I seemed to have hit quite interesting problem recently while investigating my previous problem -- One ColumnFamily places data on only 3 out of 4 nodes
We had a very long row with over 800.000 columns in it. It stored user details; one column per one user's details. Not getting in reasons behind this kind of designs, according to documentation this should be fine, however we were having massive performance problems.
It seemed as the whole row was cache by the operating system cache and Cassandra -- because it was fairly often used row -- was spending most of the CPU time on serialising the row in order to get data out of it (even though the applications queries were about specific column within the row).
First thing I did was enabling row-cache on the ColumnFamily which stored this row. This seemed to have instantly solved the high CPU usage problem and solved performance problems... Until first scheduled manual repair.

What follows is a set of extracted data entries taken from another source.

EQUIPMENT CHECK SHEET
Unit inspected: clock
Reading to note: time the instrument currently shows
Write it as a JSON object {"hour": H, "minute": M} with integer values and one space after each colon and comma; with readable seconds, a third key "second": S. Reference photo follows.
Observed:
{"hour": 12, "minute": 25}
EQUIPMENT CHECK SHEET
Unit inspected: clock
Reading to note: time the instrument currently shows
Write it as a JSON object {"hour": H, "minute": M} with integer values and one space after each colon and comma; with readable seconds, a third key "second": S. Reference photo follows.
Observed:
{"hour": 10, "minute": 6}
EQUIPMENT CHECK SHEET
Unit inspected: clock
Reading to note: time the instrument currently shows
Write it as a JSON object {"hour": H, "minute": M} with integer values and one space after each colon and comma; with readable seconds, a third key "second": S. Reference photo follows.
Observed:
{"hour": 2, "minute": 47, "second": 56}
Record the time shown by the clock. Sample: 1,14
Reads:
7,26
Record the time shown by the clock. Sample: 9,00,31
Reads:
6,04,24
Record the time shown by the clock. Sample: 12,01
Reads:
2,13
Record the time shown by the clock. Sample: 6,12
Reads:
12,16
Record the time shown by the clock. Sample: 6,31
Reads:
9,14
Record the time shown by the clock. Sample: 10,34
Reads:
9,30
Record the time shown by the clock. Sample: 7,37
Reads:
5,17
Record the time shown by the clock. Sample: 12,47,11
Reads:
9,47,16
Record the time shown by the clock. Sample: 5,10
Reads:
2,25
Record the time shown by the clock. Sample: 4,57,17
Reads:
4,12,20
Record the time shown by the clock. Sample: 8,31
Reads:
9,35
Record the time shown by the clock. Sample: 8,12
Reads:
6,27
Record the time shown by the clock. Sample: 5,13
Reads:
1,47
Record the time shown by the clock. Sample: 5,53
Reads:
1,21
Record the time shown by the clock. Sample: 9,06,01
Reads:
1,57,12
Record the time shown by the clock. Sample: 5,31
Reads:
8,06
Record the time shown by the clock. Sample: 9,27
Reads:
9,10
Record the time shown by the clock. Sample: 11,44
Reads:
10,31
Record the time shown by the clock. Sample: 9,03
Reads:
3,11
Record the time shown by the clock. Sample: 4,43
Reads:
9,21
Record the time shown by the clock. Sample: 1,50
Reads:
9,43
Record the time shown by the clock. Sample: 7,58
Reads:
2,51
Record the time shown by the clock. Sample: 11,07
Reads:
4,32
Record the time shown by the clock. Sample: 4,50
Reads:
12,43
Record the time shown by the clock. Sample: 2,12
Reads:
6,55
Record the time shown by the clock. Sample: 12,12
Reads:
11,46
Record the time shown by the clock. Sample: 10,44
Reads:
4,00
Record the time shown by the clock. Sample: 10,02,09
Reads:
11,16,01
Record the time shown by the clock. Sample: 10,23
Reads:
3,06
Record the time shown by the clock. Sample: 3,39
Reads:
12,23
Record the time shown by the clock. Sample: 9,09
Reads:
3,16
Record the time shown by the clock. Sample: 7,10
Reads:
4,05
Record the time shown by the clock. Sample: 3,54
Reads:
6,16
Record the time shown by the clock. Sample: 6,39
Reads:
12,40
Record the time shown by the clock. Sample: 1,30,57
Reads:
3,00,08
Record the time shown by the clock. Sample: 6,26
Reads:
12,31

At some point during manual repair (replicable; it was happening every single time I tried running manual repair), node was loosing contact with other nodes (and vice-versa!) and all affected nodes (usually two out of four) were reporting that heap is almost full (Heap is 0.9977127109734825 full...). Affected nodes were simply dying (as in, Cassandra, not the host itself).
We have solved the root problem -- changed the way we store data within the problematic ColumnFamily, however I still don't understand why I was getting into those problems and would appreciate if someone could shed some light as to potential source of the problem?
Was there anything really bad about what we did?
We are using 0.8.7, over 4 nodes cluster with RF=3. Heap is set to 16GB and those are 48GB boxes.